2. The loop powered process instrument of claim 1 wherein the control system comprises a programmed processor operating in accordance with a control program to implement the diagnostic function.

3. The loop powered process instrument of claim 1 wherein the diagnostic function is implemented at startup.

4. The loop powered process instrument of claim 1 wherein the control system uses loop current and terminal voltage to determine loop resistance.

5. The loop powered process instrument of claim 4 wherein the control system uses loop current, terminal voltage and loop resistance to determine supply voltage.

6. The loop powered process instrument of claim 1 wherein the control system comprises a loop feedback circuit to measure loop current.

7. The loop powered process instrument of claim 1 wherein the control system comprises a power feedback circuit to measure terminal voltage.

8. The loop powered process instrument of claim 1 wherein the control system comprises a display for displaying a low supply voltage warning message if power supply voltage is below the select voltage level.

9. The loop powered process instrument of claim 1 wherein the control system transmits a fault message on the loop if power supply voltage is below the select voltage level.

10. The loop powered process instrument of claim 1 wherein the control system controls loop current at a safe fault condition if power supply voltage is below the select voltage level.

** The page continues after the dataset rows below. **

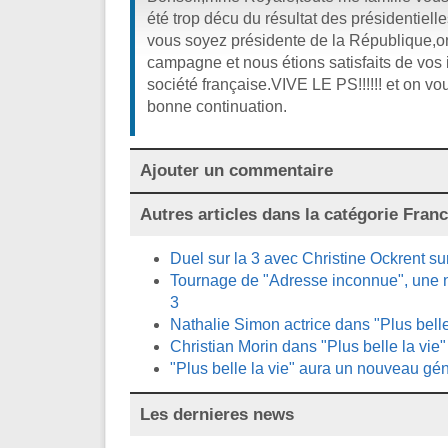
été trop décu du résultat des présidentiel
vous soyez présidente de la République,on
campagne et nous étions satisfaits de vos
société française.VIVE LE PS!!!!!! et on v
bonne continuation.
Ajouter un commentaire
Autres articles dans la catégorie
Franc
Duel sur la 3 avec Christine Ockrent su
Tournage de "Adresse inconnue", une n
3
Nathalie Simon actrice dans "Plus belle
Christian Morin dans "Plus belle la vie"
"Plus belle la vie" aura un nouveau gén
Les dernieres news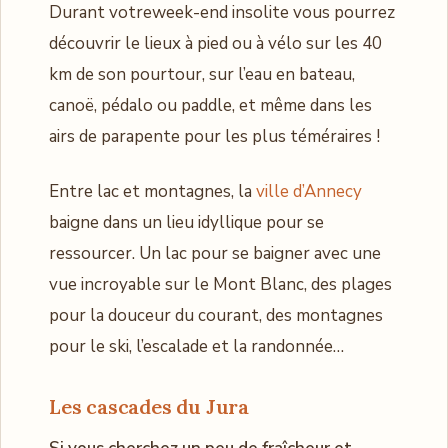
Durant votreweek-end insolite vous pourrez
découvrir le lieux à pied ou à vélo sur les 40
km de son pourtour, sur l’eau en bateau,
canoë, pédalo ou paddle, et même dans les
airs de parapente pour les plus téméraires !
Entre lac et montagnes, la
ville d’Annecy
baigne dans un lieu idyllique pour se
ressourcer. Un lac pour se baigner avec une
vue incroyable sur le Mont Blanc, des plages
pour la douceur du courant, des montagnes
pour le ski, l’escalade et la randonnée…
Les cascades du Jura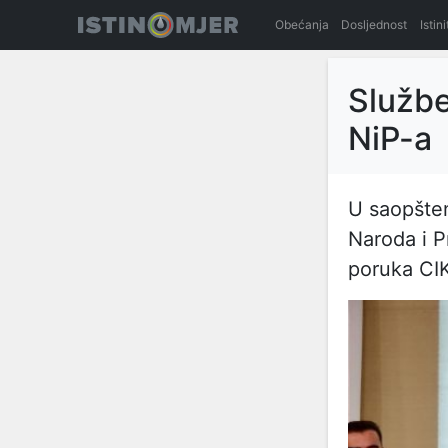
Obećanja
Dosljednost
Istin
Službe
NiP-a
U saopšten
Naroda i P
poruka CIK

11. A two-wire transmitter with terminal power diagnostics comprising:

a control system including a programmed processor for receiving the measurement signal and developing a current output signal, and a two wire circuit, for connection to a power supply using a two-wire process loop, for controlling current on the loop in accordance with the current output signal, the control system implementing a diagnostic function comprising selectively controlling the loop current signal at first and second select current levels and measuring terminal voltage at each of the first and second select current levels to determine if power supply voltage is at a select voltage level.

12. The two-wire transmitter of claim 11 wherein the control system comprises a digital to analog converter circuit between the programmed processor and the two-wire circuit.

13. The two-wire transmitter of claim 11 wherein the diagnostic function is implemented at startup.

14. The two-wire transmitter of claim 11 wherein the control system uses loop current and terminal voltage to determine loop resistance.

15. The two-wire transmitter of claim 14 wherein the control system uses loop current, terminal voltage and loop resistance to determine supply voltage.

16. The two-wire transmitter of claim 11 wherein the control system comprises a loop feedback circuit to measure loop current.

17. The two-wire transmitter of claim 11 wherein the control system comprises a power feedback circuit to measure terminal voltage.

18. The two-wire transmitter of claim 11 wherein the control system comprises a display for displaying a low supply voltage warning message if power supply voltage is below the select voltage level.

19. The two-wire transmitter of claim 11 wherein the control system transmits a fault message on the loop if power supply voltage is below the select voltage level.

20. The two-wire transmitter of claim 11 wherein the control system controls loop current at a safe fault condition if power supply voltage is below the select voltage level.